Le mythe de Fondation, qui est aussi un "mythe d'origine", c'est le récit de la création d'une cité que la population transmet de génération en génération et sur lequel reposent les valeurs essentielles de la collectivité. De grands mythes de ce type sont parvenus jusqu'à nous, comme celui de Rome, le plus connu sans doute, avec ses héros Romulus et Rémus, celui de la fondation de Babylone attribuée aux Akkadiens et à Sargon l'Ancien vers 2200 av. J.-C. ou encore celui de la fondation d'Athènes par Érichthonios, enfant d'Héphaïstos et de la terre selon l'Iliade… On pourrait aussi évoquer la fondation de Marseille en 599 ou 600 av.
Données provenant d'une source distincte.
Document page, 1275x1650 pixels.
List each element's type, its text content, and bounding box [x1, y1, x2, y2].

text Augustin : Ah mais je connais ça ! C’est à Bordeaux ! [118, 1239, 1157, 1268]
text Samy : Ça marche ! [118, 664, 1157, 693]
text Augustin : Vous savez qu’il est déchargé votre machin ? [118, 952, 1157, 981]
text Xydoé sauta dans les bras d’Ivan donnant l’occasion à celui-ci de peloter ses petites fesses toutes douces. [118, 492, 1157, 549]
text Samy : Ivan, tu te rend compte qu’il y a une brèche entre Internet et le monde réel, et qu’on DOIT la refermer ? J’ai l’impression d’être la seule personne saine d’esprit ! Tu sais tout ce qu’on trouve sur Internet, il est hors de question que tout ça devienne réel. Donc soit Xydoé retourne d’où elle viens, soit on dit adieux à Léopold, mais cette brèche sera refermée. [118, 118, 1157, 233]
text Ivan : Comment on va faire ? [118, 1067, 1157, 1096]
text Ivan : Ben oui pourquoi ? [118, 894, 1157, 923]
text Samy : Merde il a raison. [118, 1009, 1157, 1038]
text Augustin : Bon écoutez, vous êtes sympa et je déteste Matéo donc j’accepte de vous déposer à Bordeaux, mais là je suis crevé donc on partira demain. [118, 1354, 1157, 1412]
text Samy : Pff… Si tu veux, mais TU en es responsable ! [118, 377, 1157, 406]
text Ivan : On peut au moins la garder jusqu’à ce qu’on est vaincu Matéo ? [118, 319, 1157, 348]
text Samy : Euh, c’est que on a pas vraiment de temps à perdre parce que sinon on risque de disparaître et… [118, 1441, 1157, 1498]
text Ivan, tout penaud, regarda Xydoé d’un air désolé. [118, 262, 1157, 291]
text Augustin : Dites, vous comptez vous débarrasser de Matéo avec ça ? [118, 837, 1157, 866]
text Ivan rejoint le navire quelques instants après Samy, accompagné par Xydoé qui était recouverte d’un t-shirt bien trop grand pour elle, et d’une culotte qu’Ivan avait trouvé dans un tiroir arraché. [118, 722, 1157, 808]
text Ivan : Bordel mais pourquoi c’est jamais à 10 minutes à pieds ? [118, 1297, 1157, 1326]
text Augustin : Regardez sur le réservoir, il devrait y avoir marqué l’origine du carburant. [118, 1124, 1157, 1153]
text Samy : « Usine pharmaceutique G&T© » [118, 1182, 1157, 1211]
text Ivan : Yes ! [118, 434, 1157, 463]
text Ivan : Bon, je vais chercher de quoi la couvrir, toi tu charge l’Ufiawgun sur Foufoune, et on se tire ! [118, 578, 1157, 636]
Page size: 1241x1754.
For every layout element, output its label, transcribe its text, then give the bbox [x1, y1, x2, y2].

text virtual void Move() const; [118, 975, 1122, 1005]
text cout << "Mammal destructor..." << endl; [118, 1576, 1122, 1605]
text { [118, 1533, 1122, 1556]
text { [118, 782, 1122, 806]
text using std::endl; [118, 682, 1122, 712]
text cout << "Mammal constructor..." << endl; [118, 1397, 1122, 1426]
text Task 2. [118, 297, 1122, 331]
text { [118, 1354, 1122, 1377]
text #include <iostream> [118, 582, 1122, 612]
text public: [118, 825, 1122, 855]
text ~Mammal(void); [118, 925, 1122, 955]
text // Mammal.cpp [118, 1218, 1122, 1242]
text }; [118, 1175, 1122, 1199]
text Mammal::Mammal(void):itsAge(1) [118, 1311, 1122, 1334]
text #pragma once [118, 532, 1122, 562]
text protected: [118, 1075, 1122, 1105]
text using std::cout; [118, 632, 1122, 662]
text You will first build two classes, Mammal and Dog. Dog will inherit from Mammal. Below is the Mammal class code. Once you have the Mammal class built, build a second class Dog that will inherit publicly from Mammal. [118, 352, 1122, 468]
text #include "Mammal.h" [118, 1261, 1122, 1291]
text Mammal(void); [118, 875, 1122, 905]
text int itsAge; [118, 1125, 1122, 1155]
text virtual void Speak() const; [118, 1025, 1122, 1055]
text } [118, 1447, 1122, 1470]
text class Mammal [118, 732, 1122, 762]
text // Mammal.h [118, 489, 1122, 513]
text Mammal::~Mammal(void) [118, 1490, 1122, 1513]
J.-C par un Phocéen du nom de Protis qui réussit à se faire épouser par Gyptis, fille d'un chef Ligure…

Récits légendaires, dont les historiens cependant s'accordent avec prudence à dire qu'ils reposent pour la plupart sur quelques éléments d'une réalité historique qui nous échappe.

Ce sont les traces d'une histoire…
Histoire sublimée, transformée, dont la mémoire a la vertu de consolider la cohésion sociale.


Va donc pilote sans frayeur
Ancrer en Nouvelle-France;
Ne crains de Thétis la fureur
Ni des Autans la violence :
Champlain comme s'il était fils
Ou de Neptune ou de Tiphys
Rendra ta nef si assurée,
Que ni les monstres de la mer
Ni tous les efforts de Borée
Ne la pourront faire abîmer.

Pierre Trichet, cité par Champlain dans l'une des éditions de ses récits de voyage (1633)
Tous ces récits s'articulent autour de quelques éléments récurents...
  • sortie d'un chaos originel vers une organisation

  • fin d'un déplacement épique (voyage, traversée, exode…) et marqué par diverses épreuves, à l'issue du quel  on tend vers la sédentarisation

  • définition d'un territoire qu'il convient de marquer, de tracer et de nommer

  • apparition d'un héros susceptible d'entraîner le monde à sa suite

  • avènement d'un "homme nouveau, libre et bâtisseur…"

  • métamorphose des expéditionnaires en "natifs authentiques", en citoyens.